It has been known for a long time that people can be helped by being encouraged to produce artworks such as paintings, drawings, or sculpture. The non-literary arts such as painting sculpture, music and dance have long been used to represent, to explore and to symbolise what cannot be said in words. In art therapy, this self-expression may have a cathartic action , or assist the individual in self-understanding. In a sense, the canvas provides a person with whom to communicate, who is neutral and guaranteed not to criticise.
Moreover the artist may be able to communicate graphically feelings which he or she is unable or willing to communicate verbally. the art work can, if the patient wishes, serve also as a means of communication with the therapist.
Art therapy in practice is not a new concept. It has been used for centuries. What is new is the recognition that art therapy is more than the sum of art practice and therapeutic practice. While this has been accepted for about fifty years in Great Britain and the USA it is only in the last ten years that art therapy has been accepted in Australia. There are now numerous Australian professional art therapists, many of whom have been trained in Australian universities, notably the University of Western Sydney and Edith Cowan University. They have a professional body, The Australian National Art Therapy Association.

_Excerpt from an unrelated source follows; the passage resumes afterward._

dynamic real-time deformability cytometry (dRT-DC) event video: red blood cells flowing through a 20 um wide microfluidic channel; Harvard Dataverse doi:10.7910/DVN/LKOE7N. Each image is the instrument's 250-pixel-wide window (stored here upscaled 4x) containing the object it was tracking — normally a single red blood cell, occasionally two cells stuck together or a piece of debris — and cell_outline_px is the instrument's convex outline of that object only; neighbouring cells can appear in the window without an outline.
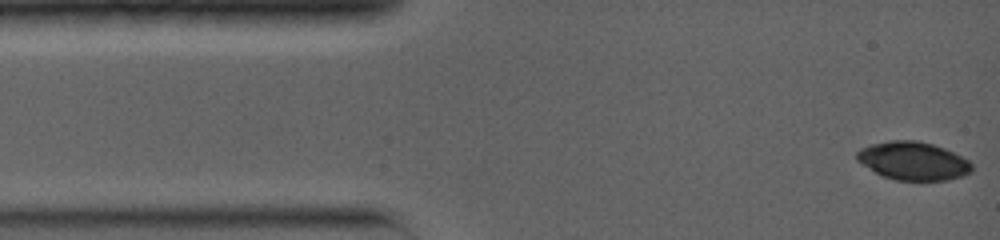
{"species": "common noctule bat (a hibernating species)", "species_latin": "Nyctalus noctula", "temperature_condition": "warm", "stored_images_in_passage": 19, "camera_frame_rate_fps": 5000, "um_per_image_px": 0.085, "animal": {"sex": "female", "body_mass_g": 19.0, "forearm_length_mm": 56.7}, "frame": {"image": 1, "passage_image": 1, "time_ms": 0.0, "image_size_px": [1000, 240], "cell_outline_px": [[972, 172], [948, 180], [896, 180], [884, 176], [876, 172], [856, 160], [856, 152], [860, 148], [872, 144], [888, 140], [916, 140], [932, 144], [944, 148], [968, 160], [972, 164]], "centroid_in_image_um": [77.6, 13.67], "position_along_channel_um": 7.4, "area_um2": 25.43}}
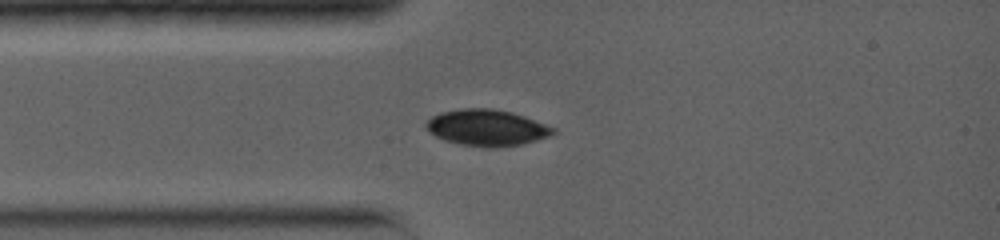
{"frame": {"image": 2, "passage_image": 10, "time_ms": 2.8, "image_size_px": [1000, 240], "cell_outline_px": [[556, 132], [552, 136], [524, 144], [496, 148], [488, 148], [460, 144], [444, 140], [436, 136], [424, 124], [424, 120], [440, 112], [460, 108], [492, 108], [512, 112], [524, 116], [556, 128]], "centroid_in_image_um": [41.4, 10.86], "position_along_channel_um": 43.6, "area_um2": 27.22}}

For over ten years the College of Fine Art of the University of New South Wales has explored the mutual interactions of art and therapy in the elective courses offered at undergraduate and post graduate levels. In these classes we have explored the use of art materials with the non-artist, have looked briefly at the different approaches to therapies, and seen how art is an appropriate addition to these. We have explored the use of art in the counselling of children, adolescents and the elderly, the sick and the dying, the incarcerated and the psychotic. From 1998, students will be able to study a Graduate Certificate Course in Art Therapy. It is anticipated that the increasing awareness of the value of art therapy in its own right and as an adjunct to other forms of therapy will lead to an expansion of these courses and contribute to the therapeutic armamentarium of social, psychological and psychiatric services.